▶ **Exercise brief**: Edit the material from its first line through the line containing "rotate and perspective: rotation 0.128°, lens", swapping "developed" for "processed" and leaving everything else the same. Return only those lines.

▶ **Data for this exercise**:
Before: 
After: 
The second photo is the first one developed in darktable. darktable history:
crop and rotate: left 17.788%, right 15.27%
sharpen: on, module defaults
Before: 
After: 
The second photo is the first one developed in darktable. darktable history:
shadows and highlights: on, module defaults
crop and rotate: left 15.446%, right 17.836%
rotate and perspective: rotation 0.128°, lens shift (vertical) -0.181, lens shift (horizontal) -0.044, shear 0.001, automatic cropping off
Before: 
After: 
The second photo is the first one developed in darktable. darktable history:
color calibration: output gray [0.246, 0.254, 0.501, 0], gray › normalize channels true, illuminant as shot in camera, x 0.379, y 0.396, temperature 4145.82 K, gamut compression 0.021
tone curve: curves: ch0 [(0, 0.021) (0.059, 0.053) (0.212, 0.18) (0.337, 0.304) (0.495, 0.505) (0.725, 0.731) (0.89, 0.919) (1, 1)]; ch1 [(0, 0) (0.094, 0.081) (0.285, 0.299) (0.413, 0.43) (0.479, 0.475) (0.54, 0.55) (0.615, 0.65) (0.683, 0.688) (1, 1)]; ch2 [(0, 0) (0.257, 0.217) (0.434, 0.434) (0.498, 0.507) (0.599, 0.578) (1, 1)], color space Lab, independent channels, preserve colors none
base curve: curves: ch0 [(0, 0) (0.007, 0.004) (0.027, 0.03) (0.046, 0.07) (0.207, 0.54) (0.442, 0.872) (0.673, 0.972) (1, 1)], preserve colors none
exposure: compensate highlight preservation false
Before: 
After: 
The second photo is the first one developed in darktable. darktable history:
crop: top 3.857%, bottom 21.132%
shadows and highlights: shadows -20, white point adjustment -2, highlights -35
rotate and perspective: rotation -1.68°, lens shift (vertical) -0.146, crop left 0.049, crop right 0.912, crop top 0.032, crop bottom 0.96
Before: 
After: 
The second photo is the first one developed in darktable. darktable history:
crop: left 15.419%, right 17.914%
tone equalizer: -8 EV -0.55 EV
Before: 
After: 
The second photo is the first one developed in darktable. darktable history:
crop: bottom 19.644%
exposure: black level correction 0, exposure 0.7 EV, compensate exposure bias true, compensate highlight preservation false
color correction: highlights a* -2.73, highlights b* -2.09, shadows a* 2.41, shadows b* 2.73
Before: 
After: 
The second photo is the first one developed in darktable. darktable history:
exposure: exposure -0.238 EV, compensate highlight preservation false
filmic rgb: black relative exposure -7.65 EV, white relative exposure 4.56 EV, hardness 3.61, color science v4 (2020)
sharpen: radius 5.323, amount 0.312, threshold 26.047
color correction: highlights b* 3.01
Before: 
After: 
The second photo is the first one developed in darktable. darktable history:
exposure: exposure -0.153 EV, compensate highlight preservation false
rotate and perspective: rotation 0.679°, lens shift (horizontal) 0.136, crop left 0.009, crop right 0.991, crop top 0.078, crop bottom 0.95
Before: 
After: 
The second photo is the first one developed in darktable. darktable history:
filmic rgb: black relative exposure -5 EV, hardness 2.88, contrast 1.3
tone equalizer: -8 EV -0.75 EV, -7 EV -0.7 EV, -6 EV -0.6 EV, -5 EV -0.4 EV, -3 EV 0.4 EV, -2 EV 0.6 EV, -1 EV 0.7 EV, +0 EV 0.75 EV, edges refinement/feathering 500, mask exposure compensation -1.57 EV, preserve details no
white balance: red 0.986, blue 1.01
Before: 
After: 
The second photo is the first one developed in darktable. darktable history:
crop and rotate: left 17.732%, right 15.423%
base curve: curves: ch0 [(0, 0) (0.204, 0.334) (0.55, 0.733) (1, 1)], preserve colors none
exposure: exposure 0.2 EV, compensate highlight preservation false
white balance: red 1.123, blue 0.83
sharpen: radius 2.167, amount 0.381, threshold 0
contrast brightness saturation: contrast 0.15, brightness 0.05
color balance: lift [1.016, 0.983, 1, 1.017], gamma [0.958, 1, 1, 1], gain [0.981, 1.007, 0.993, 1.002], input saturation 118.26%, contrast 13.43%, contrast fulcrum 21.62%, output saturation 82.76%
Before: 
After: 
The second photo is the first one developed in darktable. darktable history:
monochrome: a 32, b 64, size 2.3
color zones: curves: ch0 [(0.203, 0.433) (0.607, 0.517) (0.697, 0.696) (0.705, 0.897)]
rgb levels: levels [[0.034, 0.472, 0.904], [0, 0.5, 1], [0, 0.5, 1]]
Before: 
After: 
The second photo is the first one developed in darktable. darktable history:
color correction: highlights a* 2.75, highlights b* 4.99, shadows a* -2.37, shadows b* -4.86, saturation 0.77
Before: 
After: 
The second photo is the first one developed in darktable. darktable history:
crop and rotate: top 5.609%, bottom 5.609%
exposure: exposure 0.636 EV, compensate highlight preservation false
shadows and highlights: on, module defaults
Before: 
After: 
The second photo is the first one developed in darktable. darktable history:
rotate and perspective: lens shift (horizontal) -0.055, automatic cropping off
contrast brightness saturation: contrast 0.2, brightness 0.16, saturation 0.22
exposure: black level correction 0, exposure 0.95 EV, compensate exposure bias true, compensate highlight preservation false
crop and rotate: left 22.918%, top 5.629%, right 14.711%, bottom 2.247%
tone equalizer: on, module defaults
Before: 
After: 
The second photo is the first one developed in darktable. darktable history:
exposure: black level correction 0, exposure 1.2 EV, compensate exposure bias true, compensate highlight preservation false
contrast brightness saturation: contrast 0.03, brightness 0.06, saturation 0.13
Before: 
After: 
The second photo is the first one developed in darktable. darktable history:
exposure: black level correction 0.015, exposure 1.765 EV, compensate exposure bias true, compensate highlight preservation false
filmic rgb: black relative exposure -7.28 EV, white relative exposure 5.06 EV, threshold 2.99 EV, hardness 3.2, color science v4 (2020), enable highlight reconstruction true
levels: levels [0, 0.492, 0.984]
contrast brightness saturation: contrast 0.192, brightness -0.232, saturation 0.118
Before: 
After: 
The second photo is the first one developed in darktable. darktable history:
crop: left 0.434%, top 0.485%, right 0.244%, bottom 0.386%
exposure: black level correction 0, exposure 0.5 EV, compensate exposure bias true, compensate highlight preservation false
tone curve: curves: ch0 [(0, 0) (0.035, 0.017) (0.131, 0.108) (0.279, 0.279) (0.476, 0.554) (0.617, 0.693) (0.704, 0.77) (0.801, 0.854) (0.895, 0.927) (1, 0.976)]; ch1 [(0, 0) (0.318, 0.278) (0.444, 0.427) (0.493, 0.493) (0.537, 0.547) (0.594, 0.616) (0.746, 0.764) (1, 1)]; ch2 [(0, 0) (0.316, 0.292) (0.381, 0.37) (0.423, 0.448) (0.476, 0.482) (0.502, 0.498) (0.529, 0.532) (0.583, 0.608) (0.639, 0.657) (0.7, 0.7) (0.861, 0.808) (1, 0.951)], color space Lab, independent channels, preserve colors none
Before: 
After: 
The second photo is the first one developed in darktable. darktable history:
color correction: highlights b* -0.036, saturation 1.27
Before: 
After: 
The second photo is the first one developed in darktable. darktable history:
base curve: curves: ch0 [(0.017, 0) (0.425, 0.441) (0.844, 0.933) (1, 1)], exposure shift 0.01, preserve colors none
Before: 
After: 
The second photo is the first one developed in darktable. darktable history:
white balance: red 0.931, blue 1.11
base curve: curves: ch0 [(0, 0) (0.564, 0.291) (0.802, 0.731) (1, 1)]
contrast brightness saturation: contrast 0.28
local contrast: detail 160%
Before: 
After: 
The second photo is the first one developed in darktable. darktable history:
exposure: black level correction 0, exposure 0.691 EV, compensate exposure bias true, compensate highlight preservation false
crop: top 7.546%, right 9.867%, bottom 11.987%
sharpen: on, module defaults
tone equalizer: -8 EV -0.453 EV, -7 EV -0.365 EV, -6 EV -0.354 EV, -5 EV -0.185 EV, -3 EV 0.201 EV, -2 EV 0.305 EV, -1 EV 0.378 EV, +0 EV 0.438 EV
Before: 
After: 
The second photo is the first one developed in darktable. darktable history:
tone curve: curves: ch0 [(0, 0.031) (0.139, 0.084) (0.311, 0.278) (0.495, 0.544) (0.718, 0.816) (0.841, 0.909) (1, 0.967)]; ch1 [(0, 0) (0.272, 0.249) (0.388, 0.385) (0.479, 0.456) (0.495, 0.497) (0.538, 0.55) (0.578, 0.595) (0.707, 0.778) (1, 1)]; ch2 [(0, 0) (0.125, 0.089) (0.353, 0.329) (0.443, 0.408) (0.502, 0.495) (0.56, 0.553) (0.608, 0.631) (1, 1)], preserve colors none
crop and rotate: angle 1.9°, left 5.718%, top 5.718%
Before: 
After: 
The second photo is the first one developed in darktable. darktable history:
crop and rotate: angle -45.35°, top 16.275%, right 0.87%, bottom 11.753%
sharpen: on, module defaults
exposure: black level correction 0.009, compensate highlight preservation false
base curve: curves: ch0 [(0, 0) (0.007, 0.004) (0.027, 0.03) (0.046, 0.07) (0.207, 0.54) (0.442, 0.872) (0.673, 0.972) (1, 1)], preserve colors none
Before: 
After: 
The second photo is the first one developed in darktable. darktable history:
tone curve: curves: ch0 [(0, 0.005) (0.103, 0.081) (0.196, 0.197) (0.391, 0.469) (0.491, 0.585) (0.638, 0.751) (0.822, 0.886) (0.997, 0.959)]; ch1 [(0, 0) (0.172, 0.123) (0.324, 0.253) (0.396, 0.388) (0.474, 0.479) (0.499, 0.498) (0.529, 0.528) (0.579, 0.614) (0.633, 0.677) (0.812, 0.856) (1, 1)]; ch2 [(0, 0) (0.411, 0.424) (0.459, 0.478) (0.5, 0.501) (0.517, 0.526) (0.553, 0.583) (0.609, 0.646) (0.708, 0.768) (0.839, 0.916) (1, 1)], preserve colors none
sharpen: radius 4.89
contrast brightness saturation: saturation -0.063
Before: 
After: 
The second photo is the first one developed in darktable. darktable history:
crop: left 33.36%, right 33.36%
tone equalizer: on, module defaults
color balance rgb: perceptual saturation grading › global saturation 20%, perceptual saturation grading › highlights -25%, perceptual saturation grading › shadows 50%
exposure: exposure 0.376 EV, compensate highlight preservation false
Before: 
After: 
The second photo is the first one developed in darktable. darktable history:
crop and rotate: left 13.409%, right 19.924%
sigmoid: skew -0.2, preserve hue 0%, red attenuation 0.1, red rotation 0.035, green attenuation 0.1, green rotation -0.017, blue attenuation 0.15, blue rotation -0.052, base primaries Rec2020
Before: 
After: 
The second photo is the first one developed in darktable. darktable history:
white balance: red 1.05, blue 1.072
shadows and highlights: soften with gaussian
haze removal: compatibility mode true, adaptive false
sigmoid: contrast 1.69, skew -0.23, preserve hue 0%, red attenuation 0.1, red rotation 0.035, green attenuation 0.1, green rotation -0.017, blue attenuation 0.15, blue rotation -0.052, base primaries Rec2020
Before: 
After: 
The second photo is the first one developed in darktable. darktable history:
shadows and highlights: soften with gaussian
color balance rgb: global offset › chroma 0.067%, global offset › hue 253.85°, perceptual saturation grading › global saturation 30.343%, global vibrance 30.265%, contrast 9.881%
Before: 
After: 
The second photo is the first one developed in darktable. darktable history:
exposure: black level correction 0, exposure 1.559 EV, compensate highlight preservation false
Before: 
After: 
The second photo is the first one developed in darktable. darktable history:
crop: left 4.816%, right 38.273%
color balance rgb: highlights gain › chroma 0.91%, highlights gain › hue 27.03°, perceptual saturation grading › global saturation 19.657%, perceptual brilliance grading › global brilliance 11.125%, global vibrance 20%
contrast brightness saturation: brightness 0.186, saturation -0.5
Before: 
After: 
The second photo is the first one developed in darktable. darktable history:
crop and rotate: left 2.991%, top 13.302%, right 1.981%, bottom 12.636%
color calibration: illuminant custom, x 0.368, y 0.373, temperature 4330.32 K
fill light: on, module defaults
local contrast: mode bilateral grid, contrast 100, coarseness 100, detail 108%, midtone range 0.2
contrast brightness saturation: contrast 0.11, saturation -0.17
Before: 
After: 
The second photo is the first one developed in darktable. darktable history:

▶ **Task solution**:
Before: 
After: 
The second photo is the first one processed in darktable. darktable history:
crop and rotate: left 17.788%, right 15.27%
sharpen: on, module defaults
Before: 
After: 
The second photo is the first one processed in darktable. darktable history:
shadows and highlights: on, module defaults
crop and rotate: left 15.446%, right 17.836%
rotate and perspective: rotation 0.128°, lens shift (vertical) -0.181, lens shift (horizontal) -0.044, shear 0.001, automatic cropping off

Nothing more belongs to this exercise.